Larry Smarr, pioneering computing researcher, recipient of 2014 Golden Goose Award
The group of universities, scientific societies, industry groups, and think tanks behind the 2014 Golden Goose Awards announced winners throughout the summer and pioneering computing researcher Larry Smarr is one of the recipients. As we’ve noted in previous years, the Golden Goose Awards “demonstrate the human and economic benefits of federally funded research by highlighting examples of seemingly obscure studies that have led to major breakthroughs and resulted in significant societal impact.” Another way to describe the awards is they are to show what “silly-sounding science” has given back to the country, and that return on investment is often very big and unanticipated.
You can read in detail about Dr. Smarr’s award backstory on the Golden Goose Awards website, but the gist is that in the early 1980s Dr. Smarr was performing modeling of black hole collisions in space, a wholly curiosity driven area of research. The modeling requires massive computing power, something not readily available to the American university community. Smarr became a strong advocate that the country invest more in supercomputing infrastructure available to the academic community, who otherwise had to fight to get time on machines devoted to defense applications like nuclear weapons stockpile stewardship. In response, the National Science Foundation established a set of university-based supercomputing centers for researchers across the country to use for their research purposes. These centers would form the basis of the NSFnet, one of the significant predecessors to the Internet (Smarr was a big proponent of establishing the NSFnet too).
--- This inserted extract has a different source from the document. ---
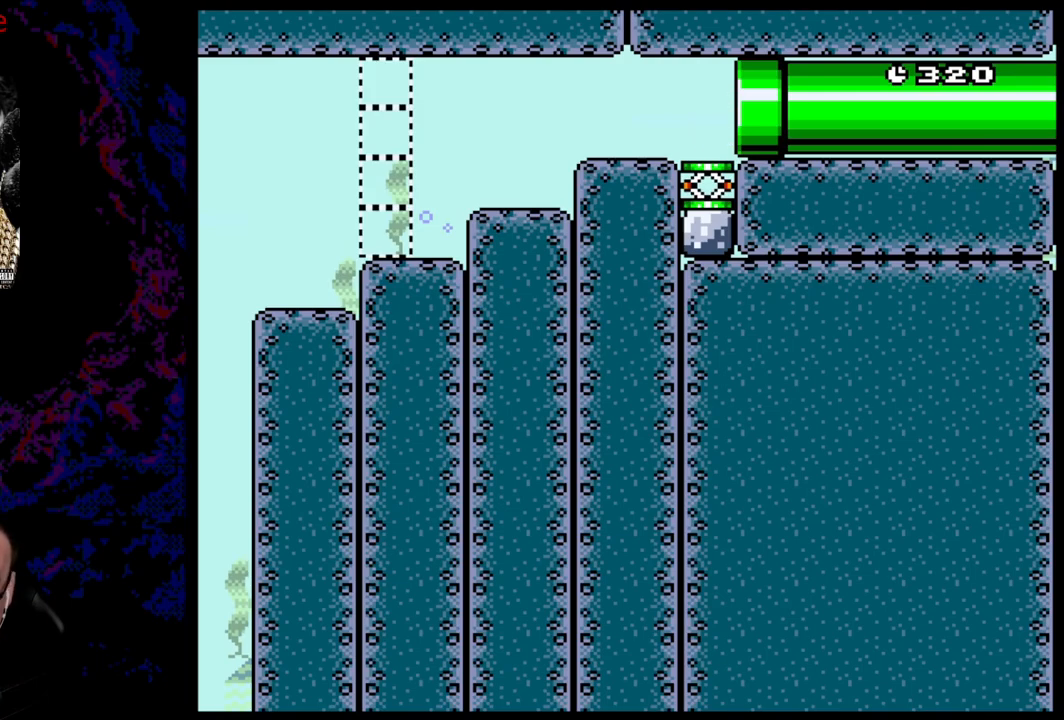
{"buttons": [], "events": [[150, "DPAD_RIGHT", "up"]]}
So, a curiosity about what happens when black holes collide helped unleash a revolution in computing power, computational science, and networking that, in turn helped establish visualization and modeling as drivers of scientific discovery (right alongside theory, observation and experiment) – not to mention the Internet as we know it, and the internet web browsers, both part of the success of the NSF supercomputing centers. And Larry Smarr had a key role in all of it.
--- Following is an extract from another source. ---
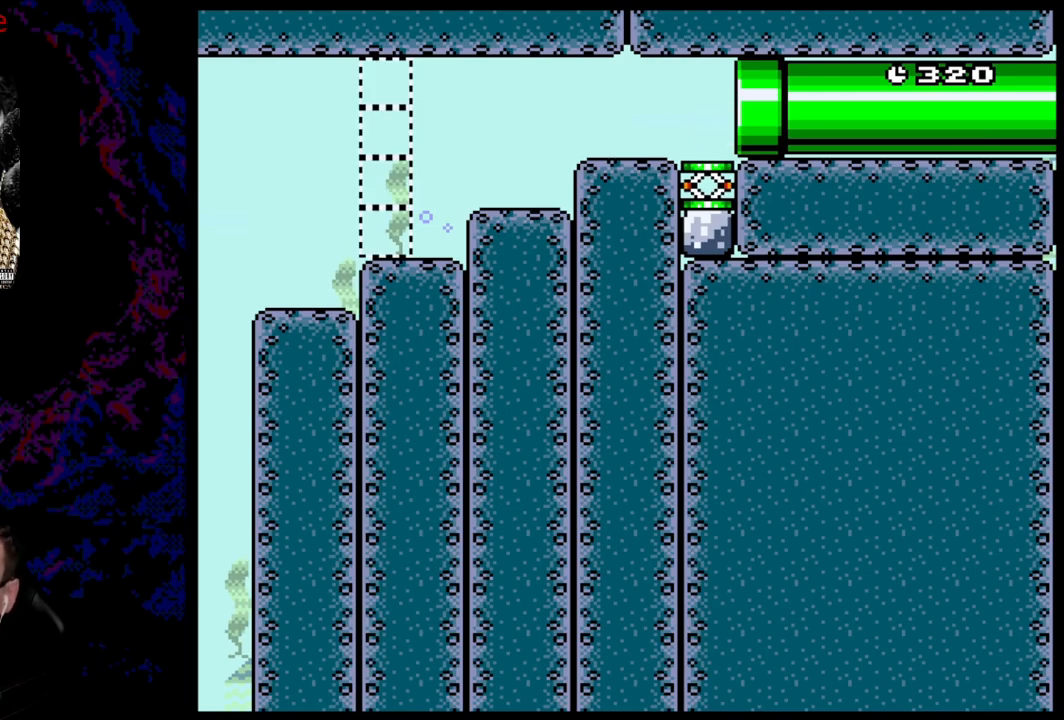
{"buttons": [], "events": []}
The other recipients of the GGAs were a medical researcher team whose research into massaging rat pups led to treatments for premature infants, and a team of economists, whose research into auctions and game theory helped to raise billions of dollars for the U.S. Treasury through the FFCC spectrum auctions. It’s almost sport in Washington to find silly-sounding award abstracts and use them as a cudgel to bash science agencies for spending money, but these award winners are excellent examples of why the Federal investment in fundamental research is so important to innovation, that it pays off in extraordinary ways, and that it’s not so easy to judge the value of the award by its subject (or by the one paragraph abstract that accompanies it).